Perhaps you didn’t notice, but cruise ships haven’t been sailing out of American ports lately. Something about, um, a virus.
Many of us heard the first squeaks of a future pandemic when waves of infection broke out on a few alleged pleasure boats, leaving their multitudinous guests stranded on board, hostage to the new plague. The industry has recently been on … hiatus. But now it’s clamoring to get back in action with as few new rules as possible.
Florida, under the leadership of Gov. Ron DeSantis, is suing the federal government to open up the harbors. At the same time, it’s prohibiting cruise lines from asking passengers for proof of vaccination.
We pause here to note that at this moment in time, DeSantis is regarded as one of the leading candidates for the next Republican presidential nomination.
The Centers for Disease Control and Prevention has been unenthusiastic about letting the ships back on their voyages, and really, who could blame them? Imagine you were stuck trying to protect the nation from another Covid-19 surge while you had the whole country on your case, complaining about face masks. You’re terrified the pandemic could somehow come back, kill another half-million people and wreck the economy.
Would you really want to swiftly restore Americans’ rights to squish into a boat with several thousand other people, crowding at buffets and dances while enjoying entertainments like “roller coaster at sea” or a floating tattoo artist?
Nevertheless, the C.D.C. came up with criteria that would allow the cruise ships to cruise again. The industry decried the rules — which bear the catchy title “Framework for Conditional Sailing and Initial Phase Covid-19 Testing Requirements for Protection of Crew” — as too burdensome and confusing.
Let’s take the opposite approach. As long as the government is devoting so much time and attention to the cruise industry, how about adding on a few other issues? In a typical year, there are more than 300 ships floating around the globe, scaring the whales and polluting the ocean. A 3,000-passenger ship, which today would rank just over medium-size, can produce 21,000 gallons of sewage a day, most of which gets pumped into the sea.
The human beings on board aren’t all necessarily in good shape, either. It was only recently that Congress actually required that the ships have a physician on board to treat any passenger in the event of an emergency.
“They treat their workers like … you-know-what,” Senator Richard Blumenthal of Connecticut remarked delicately. A longtime cruise industry watchdog, Blumenthal had to fight for years just to get that doctor rule. The ship workers, he said, are trapped by forced arbitration clauses in their contracts that make it impossible for them to sue over conditions. Many of them are citizens of other countries, “which diminishes their rights even more. When they’re injured they have very meager health care.”

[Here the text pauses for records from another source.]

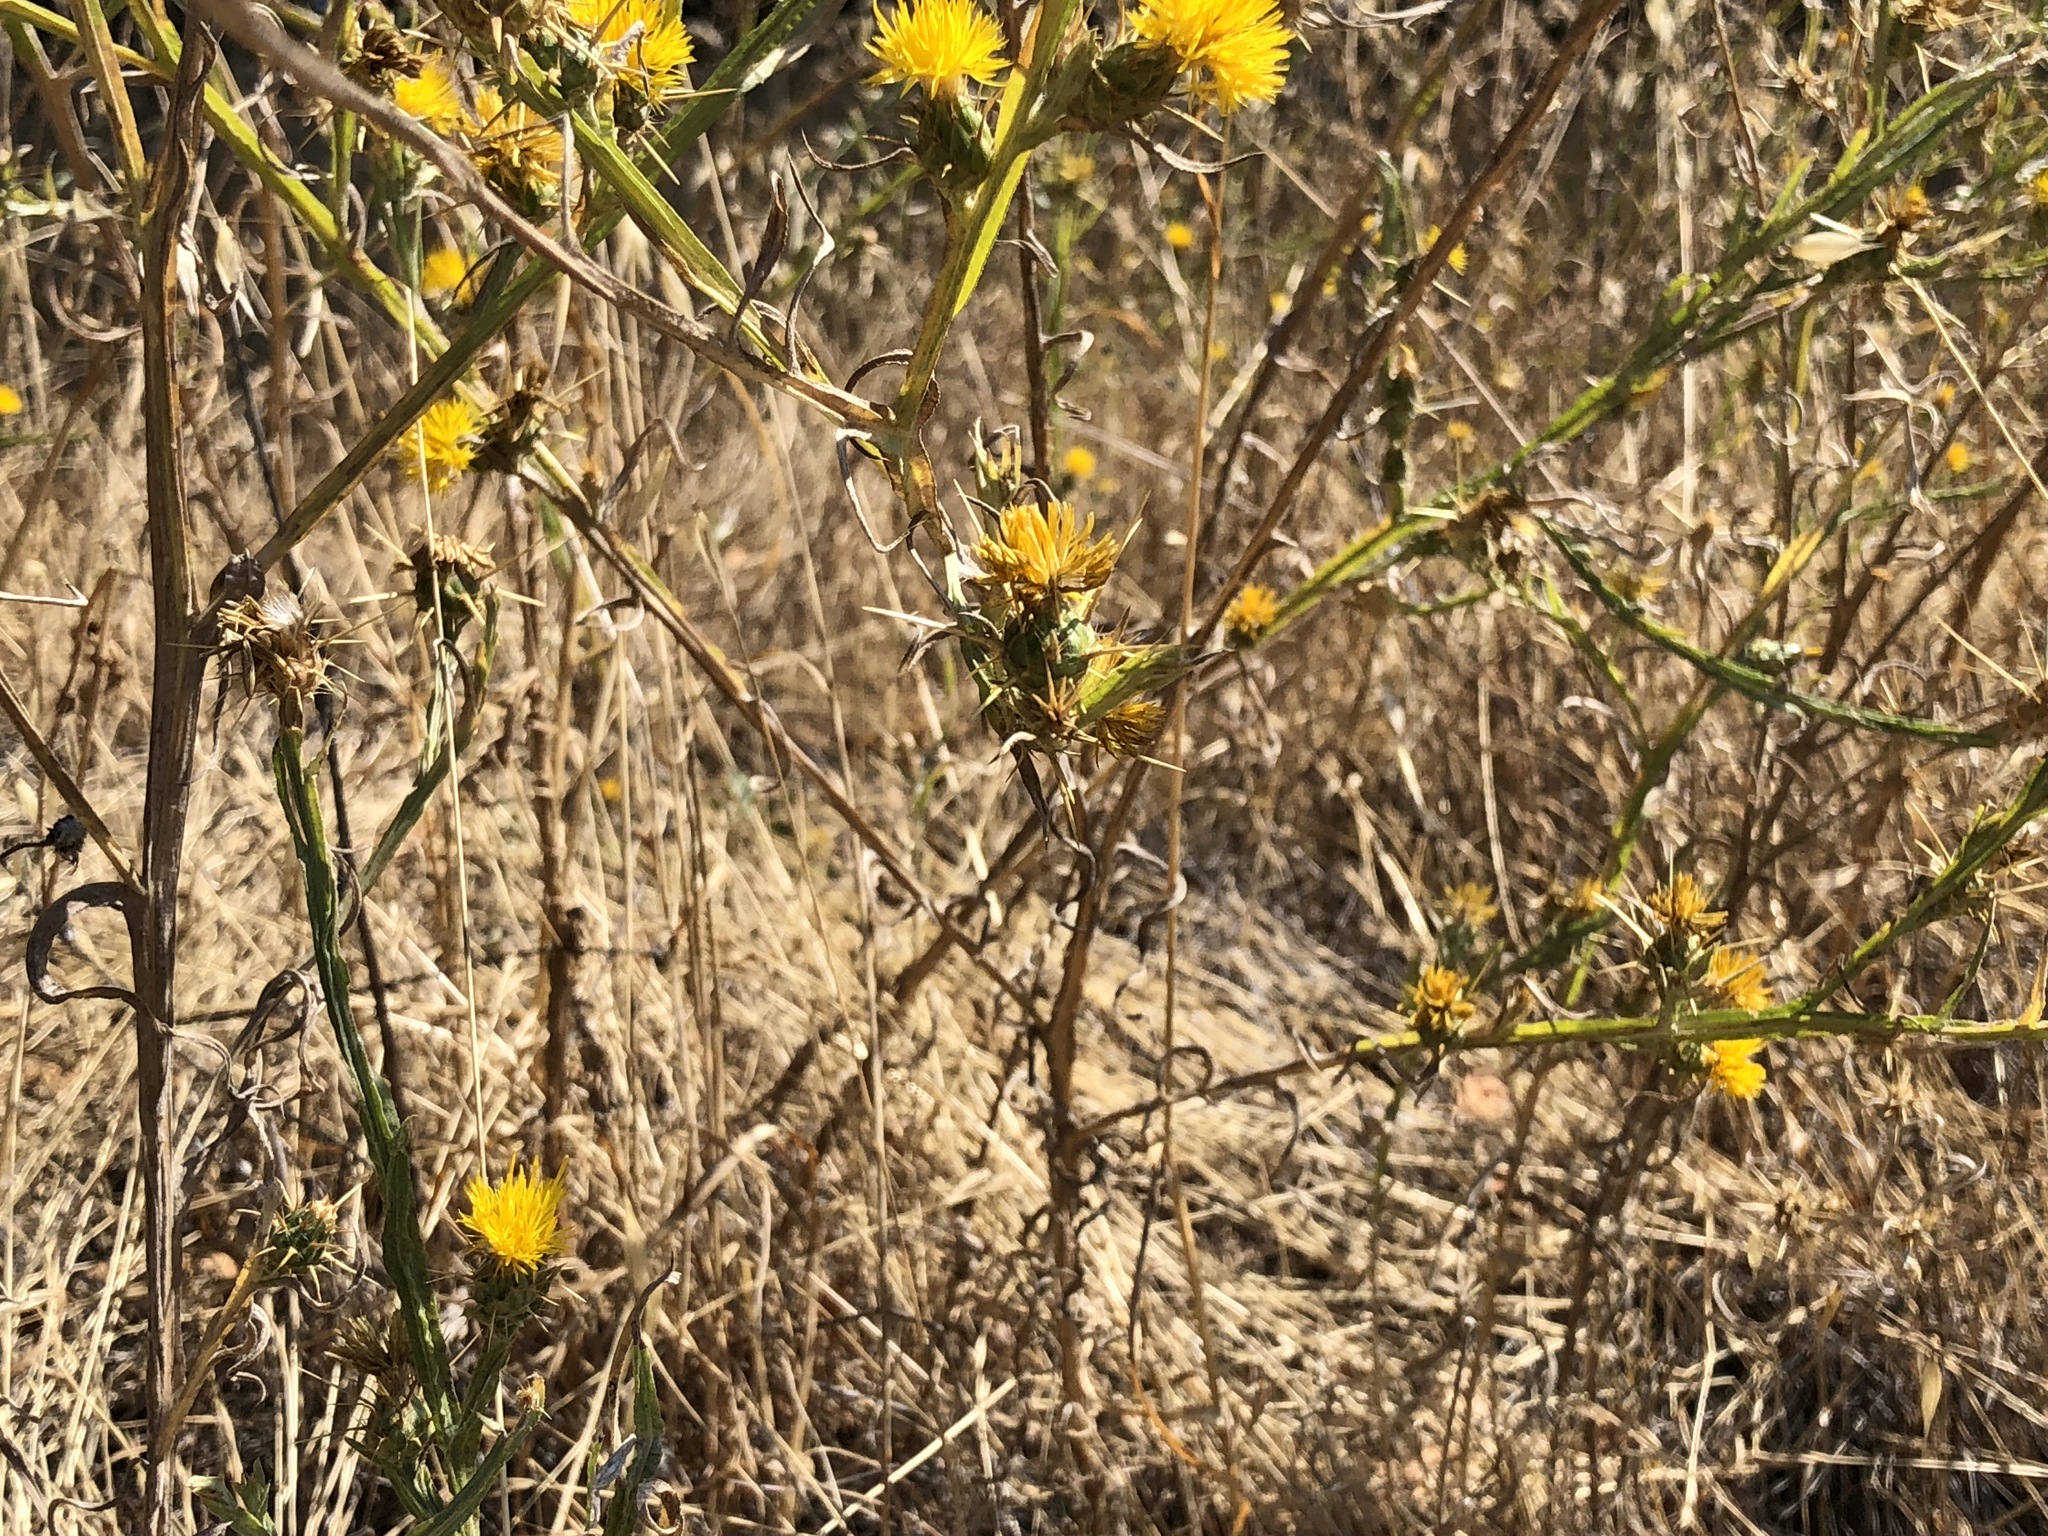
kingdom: Plantae
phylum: Tracheophyta
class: Magnoliopsida
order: Asterales
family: Asteraceae
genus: Centaurea
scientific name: Centaurea solstitialis
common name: Yellow star-thistle
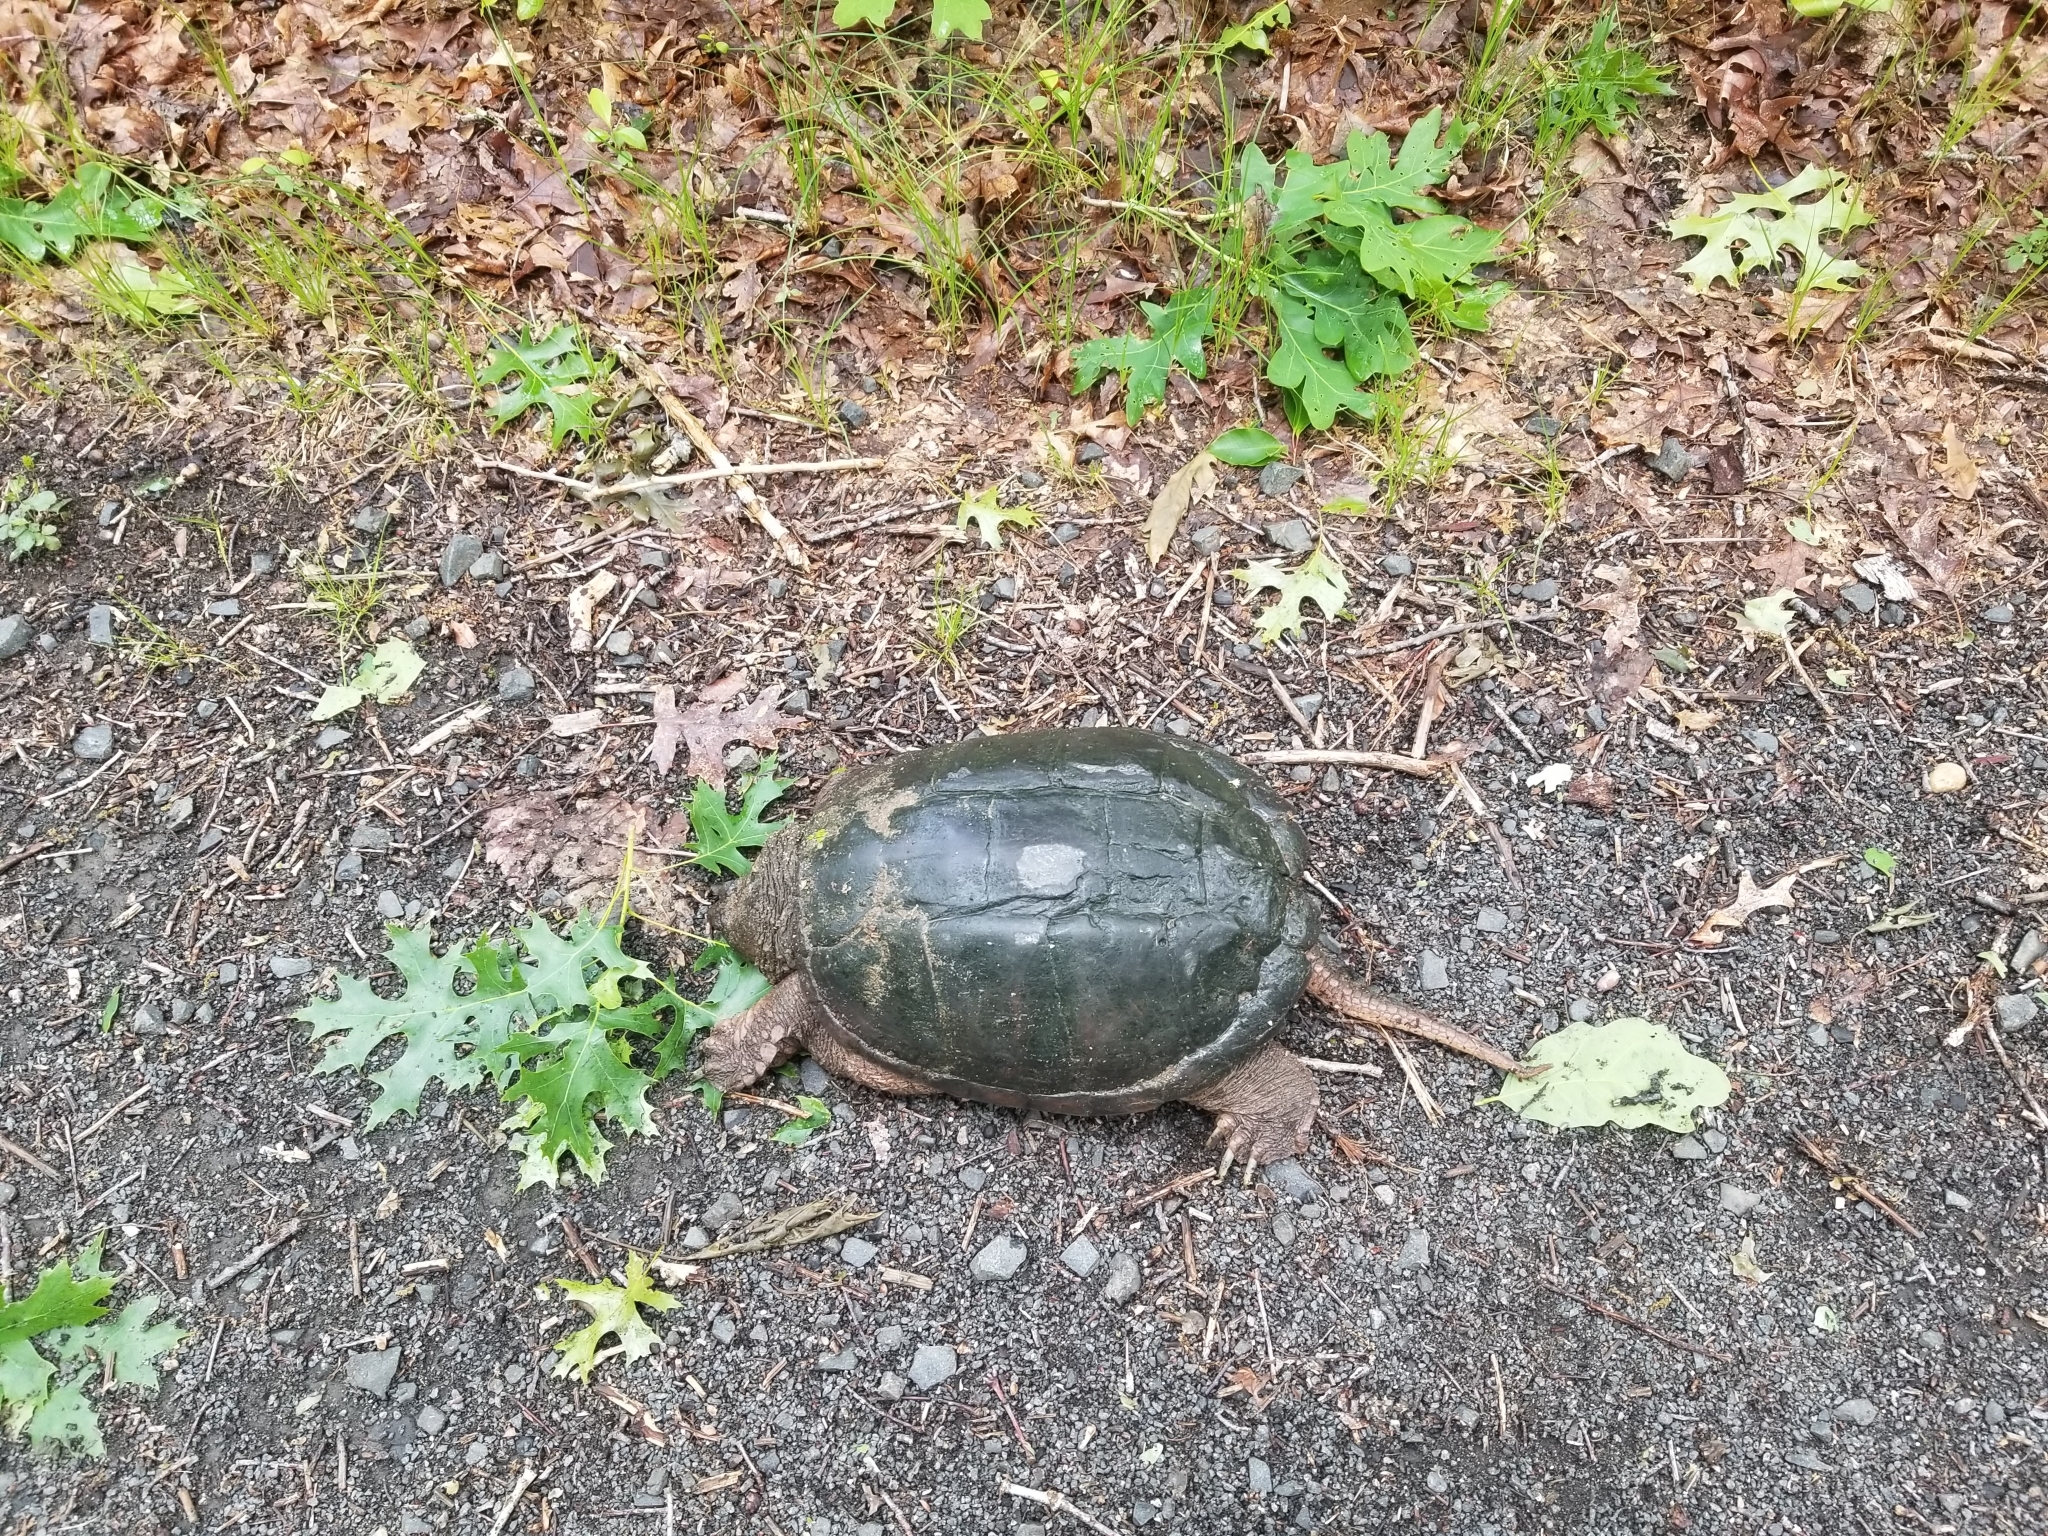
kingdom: Animalia
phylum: Chordata
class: Testudines
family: Chelydridae
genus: Chelydra
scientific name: Chelydra serpentina
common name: Common snapping turtle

So we’ve got pollution, scared whales and oppressed workers. You will now undoubtedly be stunned to hear that Blumenthal also says the cruise lines “avoid taxes very aggressively and energetically.”
None of this has had any impact on Governor DeSantis, who launched his anti-regulation campaign on behalf of the cruise lines by announcing that “Florida is fighting back.”
People, when you think of Florida, do you really think of a downtrodden victim of government overreach? Everybody is terrified of Florida! We spend a humongous amount of time obsessing about its clout in presidential elections. We keep hearing about the celebrities who are ditching the North to flock in. True, it’s a crowd whose headliners include the former New England Patriot Tom Brady and the former famous politician Donald Trump. But still, the beat does go on.
The cruise industry certainly brings some money into the places where ships dock — one trade organization estimated the business added $8.49 billion to Florida’s economy in 2018. The degree to which this is a blessing depends pretty much on where you live. The 24,000 residents of Key West do not regard having more than a million visitors a year tramping around their neighborhoods as a plus.
DeSantis’s political committee has thus far received nearly $1 million from the owner of a pier that gets most of that Key West traffic. Have we mentioned that he seems to be running for president? That he once broadcast a campaign ad in which he read to his little son from “The Art of the Deal”? And in which he taught his little daughter how to “build the wall”?
Cruise ship defenders have noted bitterly that people have been returning to air travel with relatively little controversy. Of course, airplanes all have serious ventilation systems. And we fly in planes because we need to get somewhere. Nobody ever buys a ticket thinking it’d just be fun to be in the air for a week or so.
To be fair, there are many, many people who really enjoy taking a cruise with several thousand strangers. Bet they’d have an even better time if they knew the new gang wasn’t infectious.